TESTO DA LEGGERE
------------------------------------------------------------------------

Anna Malavasi: altro mistero della fede. Valga solo il concertato di chiusa del primo atto, dove incurante di qualsiasi indicazione andava a “tutta canna” calando poi vistosamente. Voto 3

Nino Surguladze: poi quando arriva un’artista, anche in un ruolo contenuto come questo, te ne rendi conto dalle prime note. I concertati diventano armoniosi, vi è una linea comune di espressione, insomma tutto cammina bene e nell’aria finale è un piacere ascoltarla. Voto 8

Sacerdote di Belo. Romano Dal Zovo, concordiamo con una collega che ha recensito alcuni spettacoli: questo giovane artista merita di più, basta che sia un di più fatto con criterio e intelligenza. Rimane comunque impeccabile nel ruolo. Voto 8

Nicolò Ceriani: ci sono artisti che non dovrebbero mai mancare nel cotè di contorno areniano come nei tempi gloriosi. Ceriani è uno di quelli. Voto 8

Abdallo: Paolo Antognetti, vale come per Ceriani. Avercene! Voto 8

Cristiano Olivieri: basta un “come sopra” ed è tutto chiaro sulla prestazione di questi comprimari areniani che da anni sono la spina dorsale dei ruoli secondari. Voto 8

Anna. Madina Karbeli: detto che è un’ottima professionista la domanda che sorge spontanea è per quale ragione si debba offrire un ruolo così marginale ad un artista straniera quando abbiamo centinaia di brave soprano italiane a casa. Comunque giudichiamo la prestazione. Voto 7

Elena Borin: eccone una, per esempio di italiane. Altre proprio non ne sono venute in mente? Voto 7

AIDA EDIZIONE FURA DELS BAUS

Direttore. Julian Kovatchev: conosce a menadito sia la partitura verdiana che le dinamiche areniane. Sa fino a dove può spingersi e quando è necessario soprassedere. Voto 8 che confermiamo anche per le riprese dell’Aida storica.

------------------------------------------------------------------------

DATI DI PARTENZA
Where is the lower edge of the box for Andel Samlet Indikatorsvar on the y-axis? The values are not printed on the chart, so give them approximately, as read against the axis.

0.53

------------------------------------------------------------------------

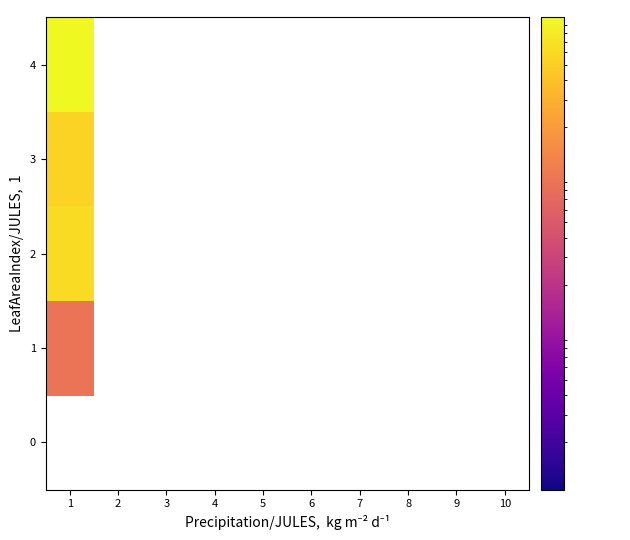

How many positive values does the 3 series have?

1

------------------------------------------------------------------------

ELENCO DEI COMPITI
1. Modifica il passo della recensione che comincia con "Anna. Madina Karbeli: detto" e si chiude dopo "riprese dell’Aida storica.", sostituendo "a menadito" con "alla perfezione".
2. Elenca tutti gli artisti a cui la recensione assegna voto 8.
I record sono materiale a parte, distinto dal testo.

RISPOSTE AI COMPITI
1.
Anna. Madina Karbeli: detto che è un’ottima professionista la domanda che sorge spontanea è per quale ragione si debba offrire un ruolo così marginale ad un artista straniera quando abbiamo centinaia di brave soprano italiane a casa. Comunque giudichiamo la prestazione. Voto 7

Elena Borin: eccone una, per esempio di italiane. Altre proprio non ne sono venute in mente? Voto 7

AIDA EDIZIONE FURA DELS BAUS

Direttore. Julian Kovatchev: conosce alla perfezione sia la partitura verdiana che le dinamiche areniane. Sa fino a dove può spingersi e quando è necessario soprassedere. Voto 8 che confermiamo anche per le riprese dell’Aida storica.

2.
Nino Surguladze
Romano Dal Zovo
Nicolò Ceriani
Paolo Antognetti
Cristiano Olivieri
Julian Kovatchev